Jardins et Paysages, du semis au mystique
Dès le début, une installation du japonais Koïchi Kurita montre la variété et l’élégance des terrains et alluvions de la Loire, ce fleuve nonchalant qui a inspiré les artistes l’ayant fréquenté (ainsi de Max Ernst, récemment dans une belle exposition sur Le Jardin de la France à Tours). Koïchi Kurita parle d’ « une terre que nous foulons chaque jour, sans véritablement en regarder la beauté. Terre primordiale et nourricière depuis quatre milliards d’années où germe et s’enracine la vie minérale, végétale et animale » (Soil Library / Terre). Cette attention à la permanence comme à l’éphémère renvoie aussi à Dubuffet, pour les matériaux empruntés au sol, à Constable pour les « merveilleux nuages », aux herbiers, aux écorces, aux dessins de fleurs, botaniques ou bouquets composés, aux végétaux, au minuscule et au sophistiqué – à ce dernier titre, les plans, les perspectives, les vues des Jardiniers du Roi, de Le Nôtre en tête. Mais aussi aux bosquets, aux fêtes, aux folies dans les Parcs, à Fragonard (La Fête à Saint-Cloud), à Watteau (Assemblée dans un parc), aux orgies presque abstraites de couleurs de Bonnard (son Jardin des hauteurs du Cannet), aux impressions vaporeuses d’été de Richter … et aussi à Klimt : Le Parc post impressionniste (1910) présenté au Grand Palais répond aux Rosiers d’Orsay (1905). In fine, l’artiste Wolfgang Laib présente deux petits tas de pollen de fleurs de châtaigniers, hauts de 7 cm, qu’il intitule : « The Mountains not to climb on ». Humble, et peut-être mystique éloge de la nature, immémoriale.

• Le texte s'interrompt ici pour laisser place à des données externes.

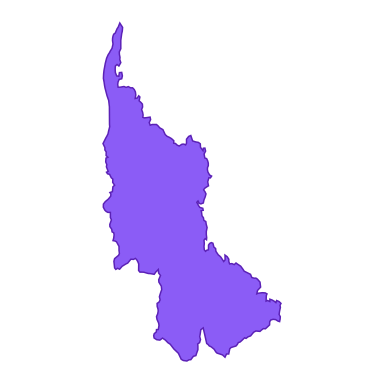 Araguanã, Tocantins, Brazil
{"feature_id": "56859067B14551772321426", "entity_name": "Araguanã", "entity_type": "district", "adm_level": 2, "iso_a3": "BRA", "parent_name": "Brazil", "parent_adm1": "Tocantins", "projection": "equal_earth", "projection_center": [-48.525, -6.736], "detail": "fine", "context": "isolated", "style": "filled", "palette": "violet", "viewbox_px": 384, "rotation_deg": 0, "n_neighbors": 0, "source": "geoboundaries", "source_scale": "gbopen_adm2", "svg_char_len": 4713}
<svg xmlns="http://www.w3.org/2000/svg" viewBox="0 0 384 384"><path d="M103.0,143.6L104.9,147.6L104.9,150.0L106.2,151.9L106.1,155.6L107.9,157.2L106.0,158.1L105.7,161.9L106.8,164.6L106.4,166.8L108.2,171.4L106.5,172.2L107.5,173.8L109.6,174.4L110.4,176.0L111.2,177.7L112.8,179.1L112.7,182.4L114.6,185.2L112.9,186.8L112.4,191.7L109.9,192.5L110.9,194.0L110.7,196.2L108.3,199.1L105.3,201.6L103.4,204.1L103.3,207.2L104.8,210.1L106.2,211.5L107.9,212.4L110.4,212.4L110.4,217.5L111.4,219.9L109.8,224.4L109.9,226.6L111.7,229.3L112.1,231.9L113.7,232.7L114.1,234.8L113.7,238.1L113.0,240.6L115.0,241.0L116.5,241.8L119.0,246.4L119.0,250.4L119.4,253.5L118.6,255.3L114.6,258.6L113.9,261.3L114.6,267.9L115.8,269.4L117.5,268.3L119.6,269.2L122.1,266.3L125.8,264.0L127.7,263.1L130.9,259.2L133.6,259.4L135.3,258.4L136.6,259.6L137.7,261.5L138.7,263.9L138.6,270.5L139.9,272.1L141.7,272.1L143.8,272.2L146.5,273.0L148.3,273.5L150.2,273.6L154.2,274.3L156.0,271.8L158.3,269.5L158.6,273.0L160.5,275.5L158.7,279.7L158.9,282.2L161.3,286.1L161.7,289.7L160.9,291.8L159.9,295.0L159.4,296.8L160.1,299.9L159.0,302.1L157.1,303.4L157.2,306.6L158.0,309.0L158.2,311.0L157.7,313.8L156.5,316.6L157.0,319.4L158.6,323.0L159.0,325.3L158.3,329.5L156.5,329.6L156.3,331.9L154.2,333.7L153.7,335.6L154.1,338.0L156.7,339.7L159.9,340.1L162.5,338.1L165.4,340.1L167.9,342.7L170.2,344.2L173.9,349.0L178.4,353.3L181.2,359.3L183.3,360.5L186.9,361.0L189.0,359.8L190.8,359.7L193.4,356.3L195.9,355.6L196.5,353.6L197.9,349.7L197.9,346.0L197.7,344.0L199.6,342.6L200.5,339.6L199.7,336.6L200.2,334.0L200.8,329.7L203.2,327.9L206.7,343.5L208.1,344.5L209.2,345.9L211.3,346.9L214.2,349.3L215.8,351.9L217.0,353.1L219.8,354.0L222.5,354.9L225.0,357.2L226.5,354.0L228.7,354.0L229.8,348.7L231.1,347.5L234.0,346.6L236.0,346.0L237.3,344.5L238.3,342.6L240.1,342.0L241.8,340.5L244.6,337.8L246.0,338.4L248.1,336.8L250.6,335.9L252.4,333.7L253.7,332.2L255.9,331.0L260.0,331.4L261.5,330.0L263.4,328.6L265.4,328.8L267.6,326.8L269.6,324.9L269.7,321.7L270.8,320.0L273.1,319.3L275.6,319.6L278.0,321.1L279.6,321.6L280.1,319.2L280.3,316.7L279.1,314.4L279.6,311.1L280.4,307.4L280.0,305.3L281.0,303.4L279.0,301.5L276.6,300.5L275.9,302.6L274.3,301.3L272.1,300.0L269.9,299.2L269.8,301.5L267.5,300.5L266.1,301.1L266.3,295.6L267.0,293.9L265.2,292.9L262.3,292.7L258.4,293.2L256.8,293.8L257.5,290.5L260.6,287.1L260.0,282.1L257.4,279.1L255.9,278.1L254.2,278.2L251.8,277.5L250.5,274.3L244.2,271.2L242.7,268.9L240.7,266.2L237.5,264.1L236.0,263.0L234.2,264.6L231.9,263.6L229.6,263.9L228.8,261.3L228.8,259.2L227.2,256.7L225.0,255.1L225.1,259.8L223.7,261.5L220.9,257.2L219.7,256.0L218.3,254.9L215.9,251.3L215.6,248.5L213.9,247.1L212.9,243.2L211.3,242.6L209.7,243.4L208.5,245.1L208.5,247.6L208.4,249.8L206.8,250.2L205.5,251.3L204.3,249.8L204.0,246.6L204.3,243.4L204.0,240.2L205.2,238.6L206.5,239.7L206.7,237.7L206.3,234.5L206.3,231.5L207.1,227.6L206.2,224.2L205.8,221.5L203.9,220.4L203.4,217.7L202.0,215.8L201.6,212.6L201.1,210.8L203.2,210.3L202.8,208.3L199.8,207.4L198.6,205.7L196.8,202.3L198.0,201.0L199.2,203.4L200.9,203.9L203.3,203.0L204.0,199.8L205.2,196.9L206.0,193.9L204.9,191.6L203.6,189.9L204.6,188.4L206.4,187.1L208.5,185.8L208.1,183.8L207.7,181.8L208.9,177.8L210.4,177.9L211.6,176.1L209.6,175.0L207.9,172.0L207.4,169.6L207.5,167.6L208.3,165.7L208.3,163.2L207.7,160.9L206.6,158.6L204.8,158.0L204.1,154.0L205.6,151.1L204.9,148.1L203.4,148.2L203.0,150.7L200.5,147.3L200.3,143.8L198.4,142.4L195.6,141.9L192.6,140.9L190.8,135.5L188.7,136.4L186.5,139.2L186.5,143.2L185.6,144.9L183.9,144.1L182.0,144.2L179.2,146.0L177.3,145.2L175.5,143.5L173.7,143.2L173.8,140.7L171.5,138.6L169.3,137.3L167.2,136.4L165.2,134.6L162.9,129.6L159.7,127.8L157.9,125.7L156.5,124.5L154.3,124.5L152.2,124.5L150.2,125.2L149.2,122.6L150.6,119.6L150.1,117.1L146.9,117.6L144.3,117.9L142.8,117.3L143.1,115.0L142.6,112.2L141.6,109.6L142.6,107.0L142.4,104.1L141.0,102.5L139.1,100.8L139.9,97.0L138.7,95.8L137.3,98.0L135.2,98.5L135.8,94.9L135.4,91.9L134.3,89.6L132.6,87.8L130.5,87.8L128.3,86.6L126.1,87.4L124.0,86.5L120.1,87.2L118.1,87.2L117.7,84.4L118.1,81.8L119.2,79.4L121.7,78.8L122.4,75.9L121.7,72.4L119.4,72.6L118.8,76.3L116.7,75.9L115.4,72.6L115.2,70.0L115.2,67.9L115.4,66.0L117.0,64.5L118.9,66.0L120.8,62.6L119.8,59.6L120.0,57.3L119.4,54.4L119.3,51.9L120.8,48.7L120.8,40.3L121.7,33.6L122.3,31.1L122.6,27.4L119.8,23.0L118.2,27.1L117.1,28.7L116.2,30.8L115.3,33.0L113.7,34.2L113.0,36.1L112.6,38.1L112.5,40.5L113.0,44.0L112.0,48.4L110.4,50.9L109.3,53.0L108.2,54.6L106.6,58.2L105.3,63.3L104.0,70.4L103.6,74.0L103.4,78.4L104.1,82.2L104.5,85.2L105.0,87.9L107.0,95.6L107.6,97.4L108.7,100.5L109.4,106.8L109.5,124.4L109.7,126.7L108.6,131.0L108.0,133.9L107.1,135.7L105.8,138.0L103.0,143.6Z" fill="#8b5cf6" stroke="#5b21b6" stroke-width="1.5"/></svg>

On a dit la part réservée à Orsay aux peintres du Nord, nord-américain et nord-européen. Cette évocation renvoie à l’exposition inaugurale de nouveau Centre de Création Contemporaine Olivier Debré à Tours, qui présente, à côté d’installations de la jeune création norvégienne, des paysages du nord ayant inspiré le peintre dont l’œuvre a participé des formes innovantes du temps – espace, geste, couleurs, travail sur les marges, sur l’imaginaire. C’est aussi une contribution à cette réflexion sur le paysage, qui à la fois est pour chaque individu constante, inconsciente, questionnante.  Parfois le paysage est purement descriptif. Parfois il est domestiqué – comme le voulait notamment le XVIIème siècle. Parfois sauvage, comme l’aimait par exemple Victor Hugo. D’autres fois humble, comme le devenir d’une plante, la plaisanterie de l’Arroseur arrosé. Parfois mystique. Encore porté vers une recherche d’éternité, de cosmique, comme le conclue l’exposition d’Orsay. Ceci renvoie à une autre citation, (bien) venue de Gilles Clément : « Pour faire un jardin, il faut un morceau de terre, et l’éternité. »

Philippe Reliquet


Exposition Au-delà des étoiles, le paysage mystique de Monet à Kandinsky 
Musée d’Orsay 14 mars – 25 juin 2017.
 
Exposition Jardins, Grand Palais, 15 mars – 24 juillet 2017. 

Olivier Debré, Un voyage en Norvège, 11 mars – 17 septembre 2017. 
Centre de Création Contemporaine Olivier Debré, Tours.